Leone manie la caméra avec un brio sans cesse heureux : on notera l'art raffiné avec lequel il compose des images dont l'impact est constant, on soulignera son emploi du gros plan dans la surface de l'écran large, son adresse au maniement des foules et la précision de son montage.
Lorsqu'un film contient autant de points positifs que the good, the bad and the ugly, où commencer? Le générique du début figure parmi les plus brillants. Pas seulement brillant pour son côté esthétique (il est très beau et stylisé), mais aussi pour son rôle dans l'histoire. En effet, à l'aide de quelques images seulement, il nous en apprend énormément sur les personnages et leurs tempéraments. C'est donc avec énormément de panache que Leone amorce son film, et il arrive à maintenir ce génie pendant les 165 minutes de sa durée.
Les scènes durant lesquelles nous rencontrons les protagonistes pour la première fois sont renversantes, particulièrement celle mettant en vedette "The Bad ". Des plans de caméras recherchés jumelés à un silence angoissant nous offrent beaucoup de sensations. Est-ce qu'une image vaut toujours mille mots?

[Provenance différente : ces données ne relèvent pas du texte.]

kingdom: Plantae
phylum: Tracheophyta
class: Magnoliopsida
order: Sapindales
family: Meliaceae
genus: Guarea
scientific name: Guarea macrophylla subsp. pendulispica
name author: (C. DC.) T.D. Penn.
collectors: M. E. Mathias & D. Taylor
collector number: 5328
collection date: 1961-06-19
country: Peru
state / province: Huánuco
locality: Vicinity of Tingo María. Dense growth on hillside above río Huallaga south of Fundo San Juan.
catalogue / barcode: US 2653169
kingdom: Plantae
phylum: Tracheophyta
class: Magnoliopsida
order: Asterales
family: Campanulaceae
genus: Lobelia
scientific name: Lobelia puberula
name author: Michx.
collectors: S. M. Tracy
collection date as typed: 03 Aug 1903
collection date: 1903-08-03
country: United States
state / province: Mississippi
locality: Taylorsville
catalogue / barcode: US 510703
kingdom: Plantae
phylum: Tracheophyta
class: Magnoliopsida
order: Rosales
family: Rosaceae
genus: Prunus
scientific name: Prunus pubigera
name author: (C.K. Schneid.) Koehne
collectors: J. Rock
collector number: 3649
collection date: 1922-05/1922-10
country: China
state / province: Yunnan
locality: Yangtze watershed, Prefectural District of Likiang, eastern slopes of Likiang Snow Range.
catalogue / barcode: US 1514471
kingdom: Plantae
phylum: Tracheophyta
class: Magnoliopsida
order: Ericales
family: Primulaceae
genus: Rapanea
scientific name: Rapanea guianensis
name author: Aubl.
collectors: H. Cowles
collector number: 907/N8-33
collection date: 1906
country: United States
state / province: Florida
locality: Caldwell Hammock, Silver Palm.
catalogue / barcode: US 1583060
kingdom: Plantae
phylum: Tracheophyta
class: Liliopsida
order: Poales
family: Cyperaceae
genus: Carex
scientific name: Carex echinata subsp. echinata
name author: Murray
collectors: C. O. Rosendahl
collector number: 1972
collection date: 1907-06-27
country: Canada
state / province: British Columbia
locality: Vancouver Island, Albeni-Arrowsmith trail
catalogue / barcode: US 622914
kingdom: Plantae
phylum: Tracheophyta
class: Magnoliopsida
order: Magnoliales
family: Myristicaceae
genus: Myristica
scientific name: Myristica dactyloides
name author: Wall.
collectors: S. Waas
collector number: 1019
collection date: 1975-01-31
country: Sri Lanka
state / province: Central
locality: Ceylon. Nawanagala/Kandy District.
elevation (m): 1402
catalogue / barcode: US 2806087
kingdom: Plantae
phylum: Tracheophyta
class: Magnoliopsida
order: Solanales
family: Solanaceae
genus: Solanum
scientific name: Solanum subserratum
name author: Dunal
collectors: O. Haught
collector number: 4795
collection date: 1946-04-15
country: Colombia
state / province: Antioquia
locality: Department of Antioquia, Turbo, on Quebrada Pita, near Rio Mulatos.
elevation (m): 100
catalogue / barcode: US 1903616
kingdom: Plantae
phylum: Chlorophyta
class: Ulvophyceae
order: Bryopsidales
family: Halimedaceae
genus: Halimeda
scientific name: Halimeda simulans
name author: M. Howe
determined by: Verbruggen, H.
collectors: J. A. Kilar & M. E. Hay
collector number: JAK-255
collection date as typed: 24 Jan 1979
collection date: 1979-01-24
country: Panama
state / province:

Peut-être pas, mais dans ce cas, absolument.
La plus belle astuce du film réside dans la dissymétrie de l'ironie appliquée aux étiquettes des personnages : celle qui s'exerce sur la brute repose sur les conventions. Au contraire, celle qui s'exerce sur les deux autres mine la convention cinématographique du bon et du méchant en l'empêchant de fonctionner. De la rencontre de ces deux dominantes naît l'impossibilité de prévoir l'issue de l'histoire.
La mise en scène est infiniment plus élaborée que dans A fistful of dollars et For a few dollars more (à l'exception peut-être de la scène finale) : le résultat est plus efficace. Il s'agit d'une magnifique fresque et de l'un des meilleurs films du genre. En un mot, JUBILATOIRE.